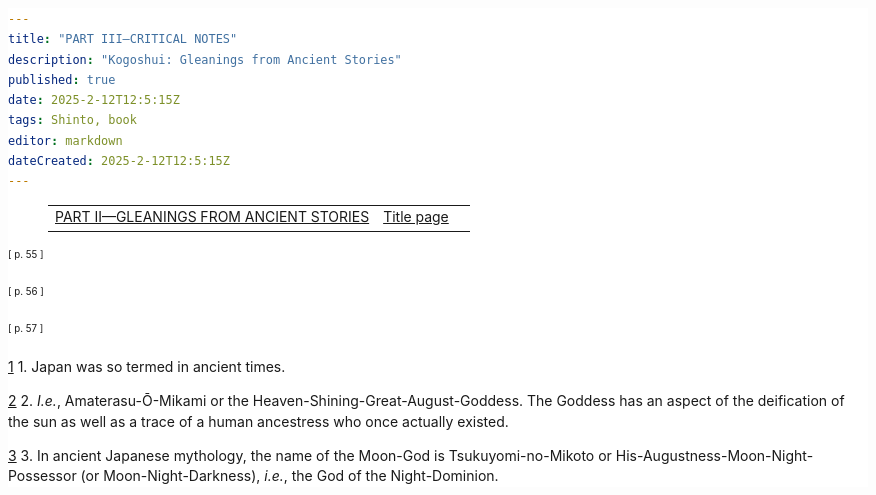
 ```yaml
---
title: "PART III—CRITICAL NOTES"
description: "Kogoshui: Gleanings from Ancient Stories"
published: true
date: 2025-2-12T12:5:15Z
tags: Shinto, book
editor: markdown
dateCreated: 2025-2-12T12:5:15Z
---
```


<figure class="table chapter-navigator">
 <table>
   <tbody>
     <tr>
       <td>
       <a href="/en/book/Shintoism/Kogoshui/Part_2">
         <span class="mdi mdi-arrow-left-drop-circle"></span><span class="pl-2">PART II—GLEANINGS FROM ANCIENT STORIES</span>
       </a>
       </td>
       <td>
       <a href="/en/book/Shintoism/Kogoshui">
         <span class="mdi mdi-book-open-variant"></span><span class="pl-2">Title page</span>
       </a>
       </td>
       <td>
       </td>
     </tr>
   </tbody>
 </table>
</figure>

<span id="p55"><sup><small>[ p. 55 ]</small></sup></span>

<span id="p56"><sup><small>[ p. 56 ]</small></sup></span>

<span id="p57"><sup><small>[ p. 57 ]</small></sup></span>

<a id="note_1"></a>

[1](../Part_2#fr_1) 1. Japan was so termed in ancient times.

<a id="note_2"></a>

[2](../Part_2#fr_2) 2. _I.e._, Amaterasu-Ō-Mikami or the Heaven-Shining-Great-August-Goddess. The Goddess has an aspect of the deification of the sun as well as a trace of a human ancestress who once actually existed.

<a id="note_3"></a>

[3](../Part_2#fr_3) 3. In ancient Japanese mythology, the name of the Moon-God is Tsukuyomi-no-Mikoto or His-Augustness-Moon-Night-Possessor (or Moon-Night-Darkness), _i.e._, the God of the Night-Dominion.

++++++++++

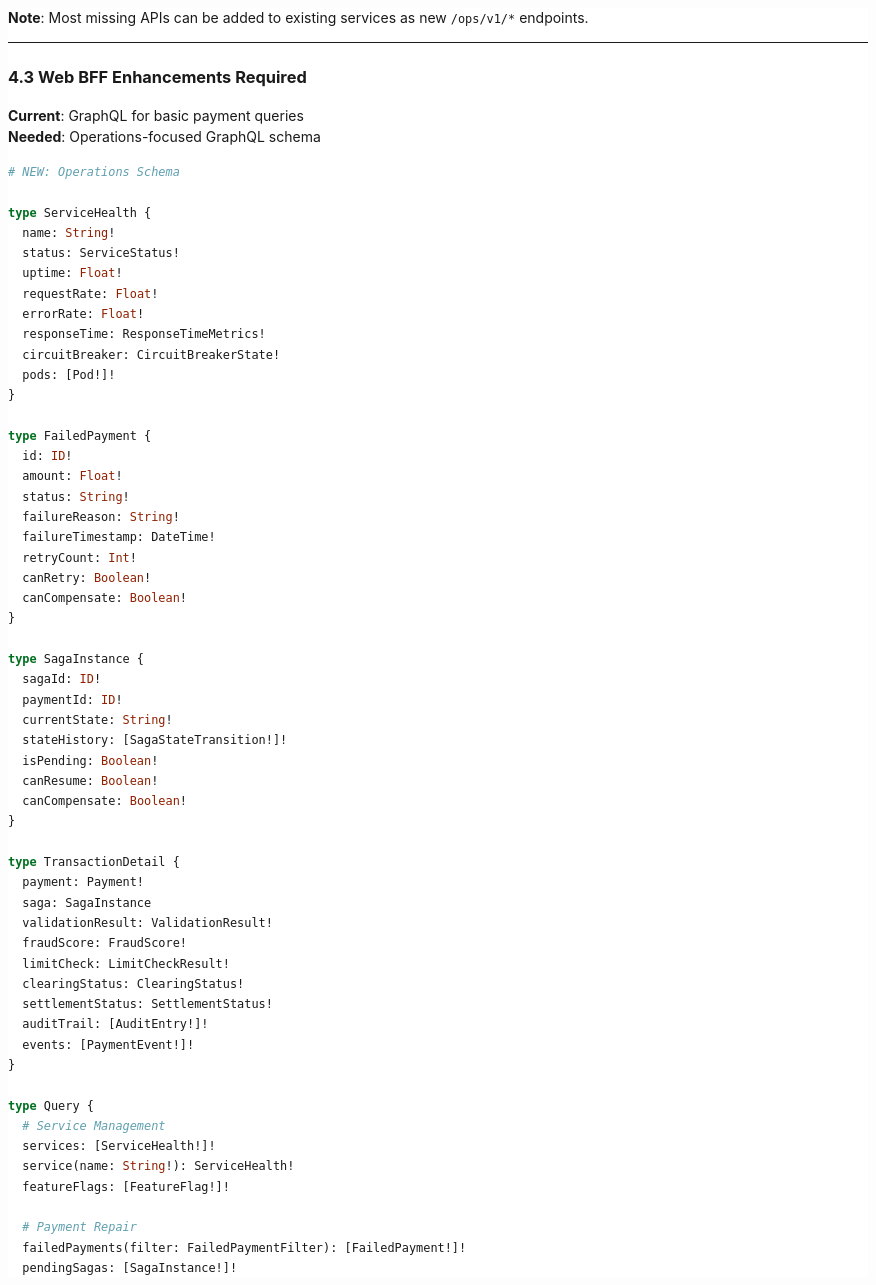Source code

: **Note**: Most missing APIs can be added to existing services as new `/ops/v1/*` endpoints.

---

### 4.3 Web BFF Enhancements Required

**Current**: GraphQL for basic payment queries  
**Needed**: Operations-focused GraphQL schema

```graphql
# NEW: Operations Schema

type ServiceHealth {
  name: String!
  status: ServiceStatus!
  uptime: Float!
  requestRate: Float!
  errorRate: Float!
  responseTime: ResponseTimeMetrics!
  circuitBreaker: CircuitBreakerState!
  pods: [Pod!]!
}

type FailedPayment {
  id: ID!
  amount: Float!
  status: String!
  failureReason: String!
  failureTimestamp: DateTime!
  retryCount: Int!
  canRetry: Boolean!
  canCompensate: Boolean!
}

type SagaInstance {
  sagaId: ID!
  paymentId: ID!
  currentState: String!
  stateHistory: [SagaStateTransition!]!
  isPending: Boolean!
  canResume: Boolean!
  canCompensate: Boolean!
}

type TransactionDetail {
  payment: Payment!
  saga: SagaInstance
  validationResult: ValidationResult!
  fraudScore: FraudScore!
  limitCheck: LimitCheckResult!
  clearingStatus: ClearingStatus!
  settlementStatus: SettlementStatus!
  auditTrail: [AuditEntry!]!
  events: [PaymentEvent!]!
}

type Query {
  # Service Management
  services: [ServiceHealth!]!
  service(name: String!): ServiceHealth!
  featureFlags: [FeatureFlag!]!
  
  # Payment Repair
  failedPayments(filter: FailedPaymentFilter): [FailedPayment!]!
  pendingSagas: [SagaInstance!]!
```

++++++++++

ACTION ITEM
Find the lines above that contain the string "figure" and answer with how many there are, nothing else.

ANSWER SECTION
2